Required work
Reproduce the text of the records below, substituting "Decline all" for "Reject all" and keeping everything else the same.

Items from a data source
◆ ◆ ◆ ◆ ◆ ◆ ◆

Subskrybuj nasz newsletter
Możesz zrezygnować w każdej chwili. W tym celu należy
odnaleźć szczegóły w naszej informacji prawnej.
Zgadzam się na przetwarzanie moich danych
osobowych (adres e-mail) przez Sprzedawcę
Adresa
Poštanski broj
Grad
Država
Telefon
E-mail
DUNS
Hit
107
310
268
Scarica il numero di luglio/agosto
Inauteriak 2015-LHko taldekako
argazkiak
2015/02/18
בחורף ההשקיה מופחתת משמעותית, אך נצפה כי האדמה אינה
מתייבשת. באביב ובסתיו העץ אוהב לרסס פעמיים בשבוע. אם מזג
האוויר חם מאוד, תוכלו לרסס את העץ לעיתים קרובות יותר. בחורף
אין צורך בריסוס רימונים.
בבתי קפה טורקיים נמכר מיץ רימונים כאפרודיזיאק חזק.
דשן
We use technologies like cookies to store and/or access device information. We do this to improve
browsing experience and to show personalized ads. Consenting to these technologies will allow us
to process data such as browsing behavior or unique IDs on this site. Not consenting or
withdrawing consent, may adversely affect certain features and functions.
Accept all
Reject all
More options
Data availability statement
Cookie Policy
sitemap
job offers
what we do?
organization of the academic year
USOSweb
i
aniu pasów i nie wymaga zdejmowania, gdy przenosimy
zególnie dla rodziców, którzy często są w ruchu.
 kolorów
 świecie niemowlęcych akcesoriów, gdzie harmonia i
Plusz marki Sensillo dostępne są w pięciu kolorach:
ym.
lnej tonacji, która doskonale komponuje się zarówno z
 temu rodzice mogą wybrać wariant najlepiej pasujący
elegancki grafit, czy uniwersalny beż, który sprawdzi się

◆ ◆ ◆ ◆ ◆ ◆ ◆

Result
Subskrybuj nasz newsletter
Możesz zrezygnować w każdej chwili. W tym celu należy
odnaleźć szczegóły w naszej informacji prawnej.
Zgadzam się na przetwarzanie moich danych
osobowych (adres e-mail) przez Sprzedawcę
Adresa
Poštanski broj
Grad
Država
Telefon
E-mail
DUNS
Hit
107
310
268
Scarica il numero di luglio/agosto
Inauteriak 2015-LHko taldekako
argazkiak
2015/02/18
בחורף ההשקיה מופחתת משמעותית, אך נצפה כי האדמה אינה
מתייבשת. באביב ובסתיו העץ אוהב לרסס פעמיים בשבוע. אם מזג
האוויר חם מאוד, תוכלו לרסס את העץ לעיתים קרובות יותר. בחורף
אין צורך בריסוס רימונים.
בבתי קפה טורקיים נמכר מיץ רימונים כאפרודיזיאק חזק.
דשן
We use technologies like cookies to store and/or access device information. We do this to improve
browsing experience and to show personalized ads. Consenting to these technologies will allow us
to process data such as browsing behavior or unique IDs on this site. Not consenting or
withdrawing consent, may adversely affect certain features and functions.
Accept all
Decline all
More options
Data availability statement
Cookie Policy
sitemap
job offers
what we do?
organization of the academic year
USOSweb
i
aniu pasów i nie wymaga zdejmowania, gdy przenosimy
zególnie dla rodziców, którzy często są w ruchu.
 kolorów
 świecie niemowlęcych akcesoriów, gdzie harmonia i
Plusz marki Sensillo dostępne są w pięciu kolorach:
ym.
lnej tonacji, która doskonale komponuje się zarówno z
 temu rodzice mogą wybrać wariant najlepiej pasujący
elegancki grafit, czy uniwersalny beż, który sprawdzi się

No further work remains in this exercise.